HOW TO ACTUALLY USE YOUR 401K RETIREMENT SAVINGS
So you have a 401K plan
that you have been contributing to either through your work or by
yourself that will be used for your retirement. A 401K plan is a great
investment to make but at the same time can be pretty hard to
understand. Once you have saved up a good amount of money in your 401K,
there are steps you need to take to ensure that your money will be safe
over the years. One aspect of a 401K that you need to understand is
that when you are ready to actually use the 401K money you will need to
do a 401K rollover. A 401K rollover is moving the
funds from the current investment, from either your employer or own
account, to another more suitable investment where you can actually
control and spend the money. There are two main situations when you
would rollover a 401K. The first situtaion to rollover your 401K is
when you leave your current employer, and the second is when you retire
(age 59 1/2) and can now actually spend the 401K savings.
When you are currently working, you must know
that when you start a new job your existing 401K plan will stay with
your last employer until you move it. Right when you start a new
career, your old 401K plan should be moved into a new account where you
can control the 401K investment. When moving all of your 401K savings
from your old account, it is best that a financial advisor roll over
the 401K so that you avoid any penalties and get it moved
correctly. You don’t want to worry about messing up your retirement
nest egg - so let a licensed professional handle the dirty work.

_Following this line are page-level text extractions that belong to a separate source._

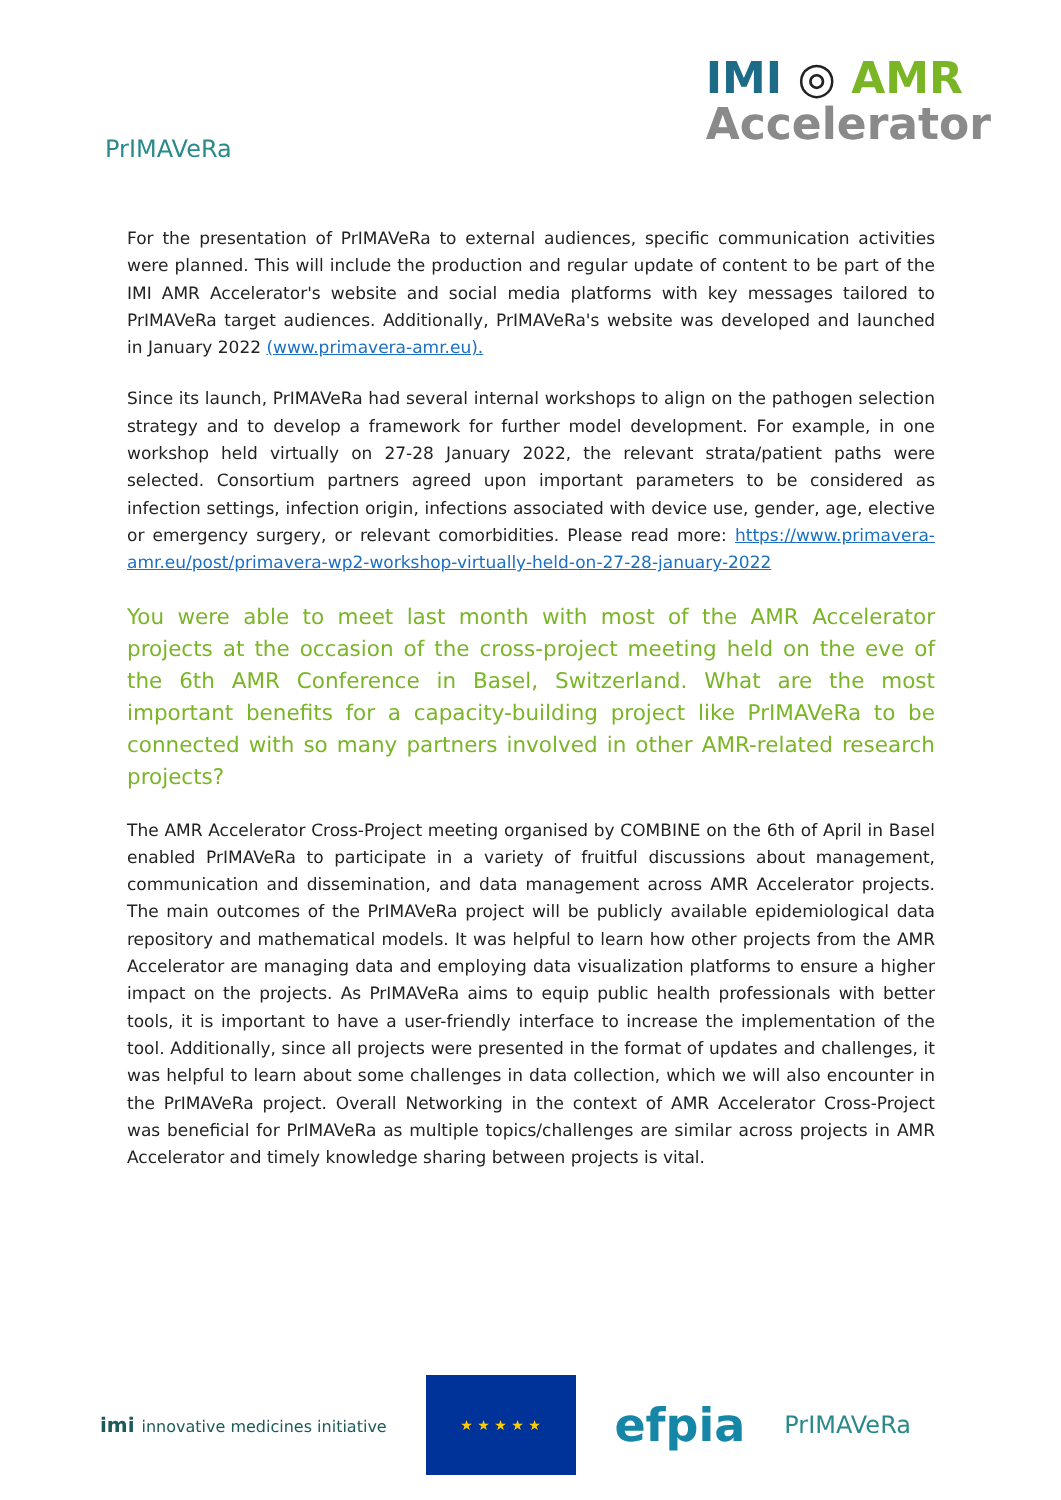PrIMAVeRa
IMI ◎ AMR
Accelerator
For the presentation of PrIMAVeRa to external audiences, specific communication activities were planned. This will include the production and regular update of content to be part of the IMI AMR Accelerator's website and social media platforms with key messages tailored to PrIMAVeRa target audiences. Additionally, PrIMAVeRa's website was developed and launched in January 2022 (www.primavera-amr.eu).
Since its launch, PrIMAVeRa had several internal workshops to align on the pathogen selection strategy and to develop a framework for further model development. For example, in one workshop held virtually on 27-28 January 2022, the relevant strata/patient paths were selected. Consortium partners agreed upon important parameters to be considered as infection settings, infection origin, infections associated with device use, gender, age, elective or emergency surgery, or relevant comorbidities. Please read more: https://www.primavera-amr.eu/post/primavera-wp2-workshop-virtually-held-on-27-28-january-2022
You were able to meet last month with most of the AMR Accelerator projects at the occasion of the cross-project meeting held on the eve of the 6th AMR Conference in Basel, Switzerland. What are the most important benefits for a capacity-building project like PrIMAVeRa to be connected with so many partners involved in other AMR-related research projects?
The AMR Accelerator Cross-Project meeting organised by COMBINE on the 6th of April in Basel enabled PrIMAVeRa to participate in a variety of fruitful discussions about management, communication and dissemination, and data management across AMR Accelerator projects. The main outcomes of the PrIMAVeRa project will be publicly available epidemiological data repository and mathematical models. It was helpful to learn how other projects from the AMR Accelerator are managing data and employing data visualization platforms to ensure a higher impact on the projects. As PrIMAVeRa aims to equip public health professionals with better tools, it is important to have a user-friendly interface to increase the implementation of the tool. Additionally, since all projects were presented in the format of updates and challenges, it was helpful to learn about some challenges in data collection, which we will also encounter in the PrIMAVeRa project. Overall Networking in the context of AMR Accelerator Cross-Project was beneficial for PrIMAVeRa as multiple topics/challenges are similar across projects in AMR Accelerator and timely knowledge sharing between projects is vital.
imi innovative medicines initiative
★ ★ ★ ★ ★
efpia
PrIMAVeRa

When you are ready to retire, you will need to learn what to do with
your 401k since you can actually start spending the money you have
saved over the years. While a lot of people have a basic understanding
on how to save for retirement using a 401k, many people have no idea on how to actually spend the money!
HOW TO ACTUALLY SPEND YOUR 401K PLAN
- You should know whether your 401K plan was a “traditional 401k” or a “Roth 401k”. This makes a big difference because with a traditional 401K you have to pay ordinary income tax on any money spent, and with a Roth 401K you get all of the money tax free (since you already paid taxes on the Roth 401k)
- If you have saved up a nice sum of money in your 401K you should next set a budget for X amount of years
you want to have an income stream. Many people who are over the age of
60 should expect to live for the next 20-25 years. That is a long time
for retirement. Since running out of retirement money is a major worry
of today's seniors here is a good example of how you can setup a budget
to spend your 401K money:
- John
retires at age 65. His 401k plan has grown to $1.5 million dollars over
his lifetime and he is ready to start making withdrawals. John wants
to have a steady monthly income stream for the rest of his life.
John’s has the option is to purchase a lump sum immediate annuity that will pay out monthly streams of income for the rest of his life. Depending on exactly which annuity John gets, he can expect to receive over $8,000 a month guaranteed for the rest of his life. In some cases, John can even have payments made to his children and/or relatives when he passes away.
There are many options you have when you are ready to spend your 401k
plan and you should always review them carefully. As hard as it is
accumulating savings over the years into a 401K plan, it can be even
harder to use the money wisely so you don’t run out! The good thing is
that there are licensed financial professionals that know exactly what
you are going through and can help you make a comfortable, informed
decision on how to spend your 401K savings.